"Two for 'Love, Simon' please."
The underpaid high school student swiped my credit card, asked my sister and me to pick our seats, and handed us our tickets. As we walked into the theater, my little sister nudged me and whispered, “Twenty gay-teen.” The usher ripped the stub off of our ticket and gestured behind him, “Theater two.” My sister and I were buzzing with excitement. So excited, in fact, that we danced every step towards the theater.
We found our seats—front row, dead center—and got comfy. My sister leaned over again and both of us chanted the mantra once more: “Twenty gay-teen. Twenty gay-teen. Twenty gay-teen.”
AMC theaters. Friday, March 16, 2018. 5:00pm. The lights dim. My sister squeezes my hand.
At that point, I had absolutely no idea how much this film was going to mean to me. Boy, was I in for a surprise.
I am a gay trans man. That’s a double whammy right there. Not only do people have to understand that my gender assigned at birth is not the gender I am, they also have to understand that I am a man who likes men. Should be easy to explain, right? Well, not really.
See, there is something deep within the core of a human being that likes things the way one currently understands them. Understands such as marriage is between one woman and one man. Gender is black and white. There is no war in Ba Sing Se.

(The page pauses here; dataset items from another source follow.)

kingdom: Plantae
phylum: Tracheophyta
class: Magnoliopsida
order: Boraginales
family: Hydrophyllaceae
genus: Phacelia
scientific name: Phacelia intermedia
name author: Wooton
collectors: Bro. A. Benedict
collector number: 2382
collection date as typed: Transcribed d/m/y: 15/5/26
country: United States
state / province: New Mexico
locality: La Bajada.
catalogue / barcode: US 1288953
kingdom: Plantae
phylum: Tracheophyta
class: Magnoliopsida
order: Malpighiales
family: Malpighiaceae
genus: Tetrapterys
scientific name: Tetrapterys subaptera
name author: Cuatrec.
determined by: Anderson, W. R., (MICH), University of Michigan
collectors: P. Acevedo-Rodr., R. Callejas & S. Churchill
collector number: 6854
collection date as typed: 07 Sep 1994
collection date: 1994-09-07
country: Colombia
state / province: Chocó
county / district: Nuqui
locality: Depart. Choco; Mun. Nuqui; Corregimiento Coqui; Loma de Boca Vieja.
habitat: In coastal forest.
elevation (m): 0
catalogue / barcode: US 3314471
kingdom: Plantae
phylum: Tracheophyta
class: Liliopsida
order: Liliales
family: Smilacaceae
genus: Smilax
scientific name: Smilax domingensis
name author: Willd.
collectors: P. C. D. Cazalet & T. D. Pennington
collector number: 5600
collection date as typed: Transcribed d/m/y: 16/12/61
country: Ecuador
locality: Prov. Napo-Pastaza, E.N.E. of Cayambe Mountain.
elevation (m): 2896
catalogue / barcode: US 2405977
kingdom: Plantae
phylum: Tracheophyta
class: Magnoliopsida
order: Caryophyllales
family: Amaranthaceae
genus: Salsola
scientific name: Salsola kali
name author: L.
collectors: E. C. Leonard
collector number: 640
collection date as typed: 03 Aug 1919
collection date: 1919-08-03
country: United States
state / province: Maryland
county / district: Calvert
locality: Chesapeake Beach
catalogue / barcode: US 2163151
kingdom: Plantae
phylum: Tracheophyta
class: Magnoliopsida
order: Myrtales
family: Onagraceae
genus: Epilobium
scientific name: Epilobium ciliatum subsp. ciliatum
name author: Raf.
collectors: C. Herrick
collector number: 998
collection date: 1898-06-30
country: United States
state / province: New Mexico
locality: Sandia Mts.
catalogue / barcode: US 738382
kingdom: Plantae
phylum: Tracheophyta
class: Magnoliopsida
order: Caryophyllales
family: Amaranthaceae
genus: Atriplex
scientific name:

This thinking puts me and millions of other LBGT+ people in a box. People usually don’t like having their understandings of the way the world works challenged. When they see something that goes against these understandings, they resist.
Facing this potential resistance has been my biggest fear for years. I didn’t let myself be open. I hid. I refused to be vulnerable.
Until I sat in that theater and I watched Simon Spier do exactly what I had been so, so afraid to do. Fifteen minutes into the movie, he acknowledges he’s gay. An hour in, he comes out to his friend. By the end of the movie, he's openly gay.
Sitting there in the theater and hearing Simon acknowledge he's gay, I immediately burst into tears. I didn't stop until the credits rolled. Then, I went home and cried again.
Simon and I have a lot of things in common. We both have a little sister we adore, drive our friends around, and drink way too much iced coffee while gorging on carbs. And we're both gay.
This movie taught me one very important thing: Simon and I are both normal. It's normal to be gay. It's normal to like boys. It's normal for me to love and accept myself.
"Love, Simon" isn't the first gay movie. However, it's the first happy gay movie. It's the first movie that treats being gay as a normal thing, not a tragedy. It's the first movie that I could look on the screen and see me. I have never related to a character as much as I relate to Simon Spier.
"Love, Simon" took my hand and showed me it was OK to open up and allow myself to be who I am. There is nothing about me to be ashamed of, nothing I should have to hide. I am who I am and that's OK. If other people wanted to resist, well, tough for them. "Love, Simon" reminded me that the people who cannot and willingly refuse to understand past their own bigoted views shouldn't have any control over my identity and my own happiness.
This realization was so comforting and so validating that I could not stop the tears from flowing. There's a quote from that movie that will stick with me for the rest of my life:
"You get to be a lot more you than you have been in a while." I'm ready to be me. I'm ready to be the most me I can possibly be.
When the credits started rolling and the lights came back on, my sister and I looked at each other with tear stained eyes. We stood up and embraced each other tightly. We didn't let go until the only noise in the theater was the clean-up crew sweeping stray popcorn into a dustpan. Then, we walked out hand in hand.
"That was the best movie I've ever seen." She laughed.
"Yea." I smiled wider than I had in a long time, "Yea it really was."